Measures of variability (dispersion)

Central tendency measures knowledge is not enough to fully describe a statistical data collection structure. The researched groups may have various variation levels of a feature you want to analyse. You need some formulas then, which enable you to calculate values of variability of the features.

Measures of variability are calculated only for an interval scale, because they are based on the distance between the points.

Range is formulated:

\begin{displaymath}
I=\max x_i - \min x_i \label{rozstep},
\end{displaymath}

where $x_i$ are values of the analysed variable

\begin{displaymath}
IQR=\textrm{Interquartile range}=Q_3-Q_1 \label{rozstepkw},
\end{displaymath}

where $Q_1, Q_3$ are the lower and the upper quartile.

Ranges for a percentile scale (decile, centile) Ranges between percentiles are one of the dispersion measures. They define a percentage of all observations, which are located between the chosen percentiles.

Variance $-$ measures a degree of spread of the measurements around arithmetic mean

  • sample variance:

\begin{displaymath}
sd^2=\displaystyle{\frac{\sum_{i=1}^{n}(x_i-\overline{x})^2}{n-1}}, \label{wariancja}
\end{displaymath}

where $x_i$ are following values of variable and $\overline{x}$ is an arithmetic mean of these values, n - sample size;

  • population variance:

\begin{displaymath}
\sigma^2=\displaystyle{\frac{\sum_{i=1}^{N}(x_i-\mu)^2}{N}}, \label{wariancja}
\end{displaymath}

where $x_i$ are following values of variables and $\mu$ is an arithmetic mean of these values, $N$ - population size;

Variance is always positive, but it is not expressed in the same units as measuring results.

Standard deviation $-$ measures a degree of spread of the measurements around arithmetic mean.
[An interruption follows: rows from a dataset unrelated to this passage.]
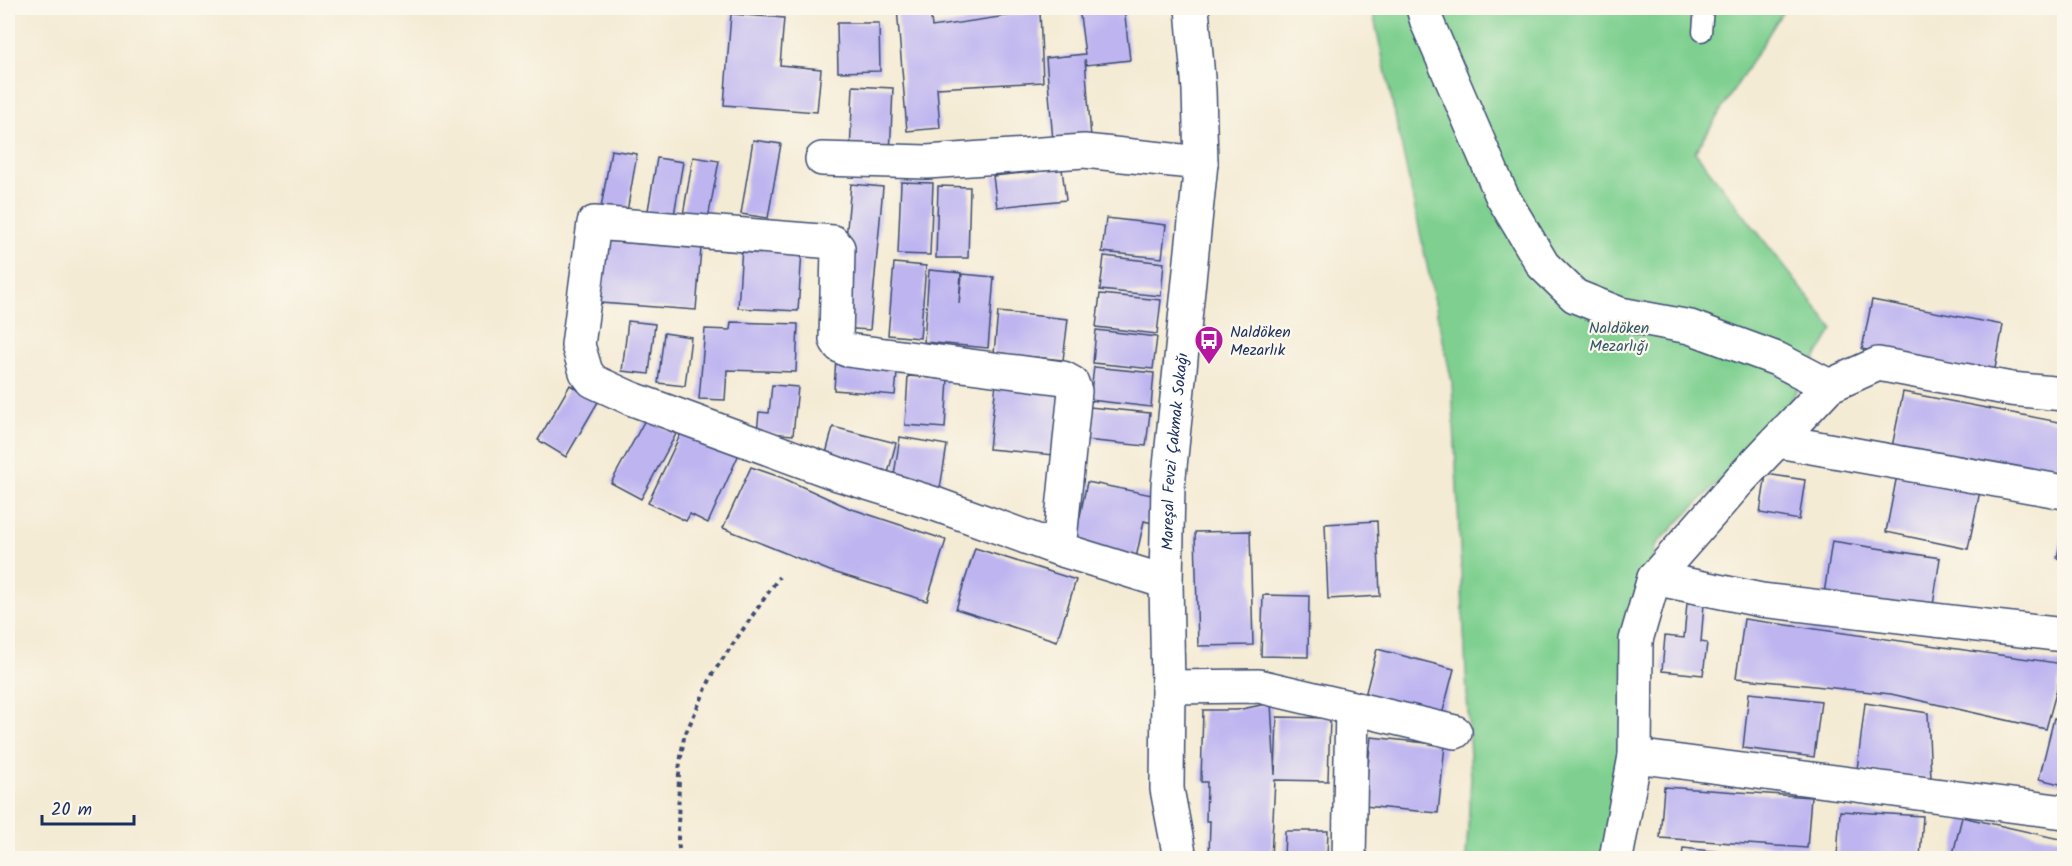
<svg xmlns="http://www.w3.org/2000/svg" width="2072" height="866" font-family="Kalam,sans-serif">
<rect width="100%" height="100%" fill="#fbf7ec"/>
<filter id="ink" filterUnits="userSpaceOnUse"><feTurbulence type="fractalNoise" baseFrequency=".0167" numOctaves="2"/><feDisplacementMap in="SourceGraphic" scale="12" xChannelSelector="R" yChannelSelector="G"/><feConvolveMatrix kernelMatrix="1 2 1 2 8 2 1 2 1" color-interpolation-filters="sRGB"/></filter>
<filter id="wash" filterUnits="userSpaceOnUse"><feTurbulence type="fractalNoise" baseFrequency=".008" numOctaves="4" result="noise"/><feDisplacementMap in="SourceGraphic" scale="24" xChannelSelector="R" yChannelSelector="G"/><feGaussianBlur stdDeviation="1.35" result="paint"/><feColorMatrix in="noise" values="0 0 0 0 0 0 0 0 0 0 0 0 0 0 0 0 0 1.4 0 .05"/><feComposite in="paint" operator="in"/></filter>
<g filter="url(#wash)">
<rect width="100%" height="100%" fill="#f4ebd4"/>
<polygon fill="#7fd090" stroke="#4d8077" stroke-width="1.5" points="1372,8 1785,8 1695,152 1833,329 1778,422 1655,546 1611,858 1466,858 1471,778 1452,382"/>
<g id="blocks">
<g fill="#beb5f0">
<polygon points="897,8 930,8 932,27 1040,11 1043,82 937,88 940,128 907,131"/>
<polygon points="1079,8 1124,8 1130,60 1086,65 1085,59 1091,138 1053,141 1046,58 1085,54"/>
<polygon points="731,14 784,18 780,65 821,69 817,112 724,105"/>
<polygon points="837,23 879,23 880,71 838,72"/>
<polygon points="853,86 893,88 890,155 850,153"/>
<polygon points="753,140 781,144 768,218 741,214"/>
<polygon points="611,150 637,154 627,212 601,208"/>
<polygon points="693,157 719,161 708,219 683,215"/>
<polygon points="657,158 683,162 673,221 647,216"/>
<polygon points="1062,169 1066,200 997,207 993,176"/>
<polygon points="901,182 933,183 930,255 898,254"/>
<polygon points="851,184 883,187 870,330 838,328"/>
<polygon points="938,186 970,187 968,258 936,258"/>
<polygon points="1106,218 1166,225 1162,258 1102,252"/>
<polygon points="605,241 701,248 696,310 600,303"/>
<polygon points="742,247 802,251 798,311 738,308"/>
<polygon points="1104,256 1164,263 1161,296 1100,290"/>
<polygon points="894,263 926,266 920,338 888,335"/>
<polygon points="929,270 961,273 959,304 962,274 994,277 988,348 924,342"/>
<polygon points="1100,294 1161,300 1157,334 1096,327"/>
<polygon points="1872,300 2003,325 1994,374 1862,349"/>
<polygon points="998,312 1068,319 1063,360 994,353"/>
<polygon points="628,321 655,324 649,374 622,371"/>
<polygon points="731,322 798,324 796,372 727,370 725,400 699,399 705,329 730,330"/>
<polygon points="1096,330 1157,337 1153,369 1093,363"/>
<polygon points="664,333 691,337 685,386 658,383"/>
<polygon points="836,357 898,362 895,395 834,390"/>
<polygon points="1094,367 1154,373 1151,407 1090,400"/>
<polygon points="908,376 948,379 945,428 905,425"/>
<polygon points="996,383 1060,389 1054,455 989,449"/>
<polygon points="570,385 598,402 566,457 538,440"/>
<polygon points="772,385 798,387 793,435 757,432 759,412 769,413"/>
<polygon points="1903,392 2064,423 2064,481 1892,447"/>
<polygon points="1089,407 1150,413 1146,446 1085,440"/>
<polygon points="646,418 676,434 641,499 611,483"/>
<polygon points="833,427 896,443 887,477 824,461"/>
<polygon points="682,431 739,454 708,523 690,514 686,521 648,503"/>
<polygon points="900,437 947,445 939,495 892,488"/>
<polygon points="751,467 783,478 849,508 946,540 927,601 830,571 723,528"/>
<polygon points="1766,474 1805,480 1799,520 1760,513"/>
<polygon points="1897,475 1980,491 1968,549 1886,532"/>
<polygon points="1087,482 1162,497 1156,524 1144,521 1136,558 1074,545"/>
<polygon points="1377,521 1380,596 1328,599 1325,524"/>
<polygon points="2063,528 2064,528 2064,560 2057,558"/>
<polygon points="1250,531 1253,645 1198,646 1195,532"/>
<polygon points="1832,541 1940,558 1932,612 1824,594"/>
<polygon points="975,548 1076,580 1057,641 956,609"/>
<polygon points="1263,595 1309,596 1308,657 1261,656"/>
<polygon points="1687,603 1704,604 1701,642 1707,643 1703,675 1662,671 1665,636 1684,638"/>
<polygon points="1744,619 2064,664 2046,729 1891,694 1736,678"/>
<polygon points="1377,649 1454,669 1442,715 1365,696"/>
<polygon points="1749,693 1821,701 1814,757 1743,748"/>
<polygon points="1271,703 1275,775 1277,717 1330,718 1328,781 1275,780 1271,858 1209,858 1210,821 1206,821 1207,782 1201,782 1203,710 1237,710"/>
<polygon points="1865,703 1928,713 1931,779 1857,770"/>
<polygon points="2054,718 2064,721 2064,785 2039,779"/>
<polygon points="1371,737 1445,745 1438,813 1364,806"/>
<polygon points="1664,787 1811,797 1807,848 1660,838"/>
<polygon points="1840,811 1923,816 1920,858 1837,857"/>
<polygon points="1962,817 2064,840 2064,858 1952,858"/>
<polygon points="1285,831 1328,831 1327,858 1284,858"/>
<polygon points="1683,848 1767,857 1767,858 1682,858"/>
</g>
</g>
</g>
<g filter="url(#ink)">
<use href="#blocks" fill-opacity="0" stroke="#3c4b70" stroke-width="1.5"/>
<g fill="none" stroke-linecap="round" stroke-linejoin="round">
<g stroke="#3c4b70" stroke-width="21">
<polyline id="lane" points="1702,32 1704,8"/>
</g>
<g stroke="#3c4b70" stroke-width="36">
<g id="street">
<polyline points="1423,8 1427,22 1502,196 1543,265 1575,296 1620,314 1690,327 1777,359 1829,386"/>
<polyline points="822,159 927,162 1084,151 1201,163"/>
<polyline points="1778,441 2064,492"/>
<polyline points="1059,549 1075,391 1072,383 1063,378 847,350 840,346 836,340 838,248 833,242 594,223 578,345 586,372 593,381 630,398 838,474 935,504 1059,549 1166,582"/>
<polyline points="1654,578 1761,600 2064,635"/>
<polyline points="1168,687 1259,686 1455,732"/>
<polyline points="1635,756 2064,812"/>
<path id="s1" d="M1180,858L1167,789L1168,687L1166,582L1168,486L1201,163L1199,90L1192,8"/>
<polyline points="1349,858 1352,708"/>
<polyline points="1616,858 1635,756 1636,640 1654,578 1739,481 1829,386 1878,364 2011,389 2064,394"/>
</g>
</g>
<polyline stroke="#3c4b70" stroke-width="4" stroke-dasharray="4.5 4.5" stroke-linecap="butt" points="680,858 678,839 679,770 684,737 713,673 779,577"/>
<use href="#lane" stroke="#fff" stroke-width="18"/>
<use href="#street" stroke="#fff" stroke-width="33"/>
</g>
</g>
<defs>
<g id="bus-pin" transform="scale(1.5)"><path d="M0 17L-7.5 6A9.5 9.5 0 1 1 7.5 6Z" fill="#b5179e" stroke="#fbf7ec"/><path d="M-5-6H5V4H4V6H2V4H-2V6H-4V4H-5ZM-3.5-4V0h7V-4ZM-3.5 1.2v1.5H-2V1.2ZM2 1.2v1.5H3.5V1.2Z" fill="#fff"/></g>
</defs>
<g fill-rule="evenodd">
<use href="#bus-pin" x="1209" y="340"/>
</g>
<g text-anchor="middle" stroke-width="4.5" stroke-linejoin="round" paint-order="stroke">
<g font-size="16" fill="#34576a" stroke="#fbf7ec">
<text x="1619" y="333">Naldöken<tspan x="1619" dy="18">Mezarlığı</tspan></text>
</g>
<g font-size="16" fill="#1b2f5e" stroke="#fbf7ec" text-anchor="start">
<text x="1230" y="337">Naldöken<tspan x="1230" dy="18">Mezarlık</tspan></text>
</g>
<g font-size="16" fill="#1b2f5e" stroke="#fbf7ec">
<text dy="6" stroke="none"><textPath href="#s1" startOffset="408">Mareşal Fevzi Çakmak Sokağı</textPath></text>
</g>
</g>
<rect width="2072" height="866" fill="none" stroke="#fbf7ec" stroke-width="30"/>
<path d="M42 815v9h92v-9" fill="none" stroke="#1b2f5e" stroke-width="3"/>
<text x="51" y="815" font-size="18" fill="#1b2f5e" stroke="#fbf7ec" stroke-width="4.5" paint-order="stroke">20 m</text>
</svg>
  • sample standard deviation:

\begin{displaymath}
sd=\sqrt{sd^2}, \label{odch.standard}
\end{displaymath}

  • population standard deviation:

\begin{displaymath}
\sigma=\sqrt{\sigma^2}.
\end{displaymath}

The higher standard deviation or a variance value is, the more diversed is the group in relation to an analysed feature.

Note The sample standard deviation is a kind of approximation (estimator) of the population standard deviation. The population standard deviation value is included in a range which contains the sample standard deviation. This range is called a **confidence interval ** for standard deviation.

Coefficient of variation

Coefficient of variation, just like standard deviation, enables you to estimate the homogeneity level of an analysed data collection. It is formulated as:

\begin{displaymath}
V=\frac{sd}{\overline{x}}100\% ,	\label{wspzmienn}
\end{displaymath}

where $sd$ means standard deviation, $\overline{x}$ means arithmetic mean.

This is a unitless value. It enables you to compare a diversity of several different datasets of a one feature. And also, you are able to compare a diversity of several features (expressed in different units). It is assumed, if $V$ coefficient does not exceed 10%, features indicate a statistically insignificant diversity.

Standard errors $-$ they are not measures of a measurement dispersion. They measure an accuracy level, you can define the population parameters value, having just the sample estimators.

Standard error of the mean is defined by:

\begin{displaymath}
SEM=\textrm{standard error of the mean}=\frac{sd}{\sqrt{n}} \label{sem}.
\end{displaymath}

Note

On the basis of a sample estimator you can calculate a confidence interval for a population parameter.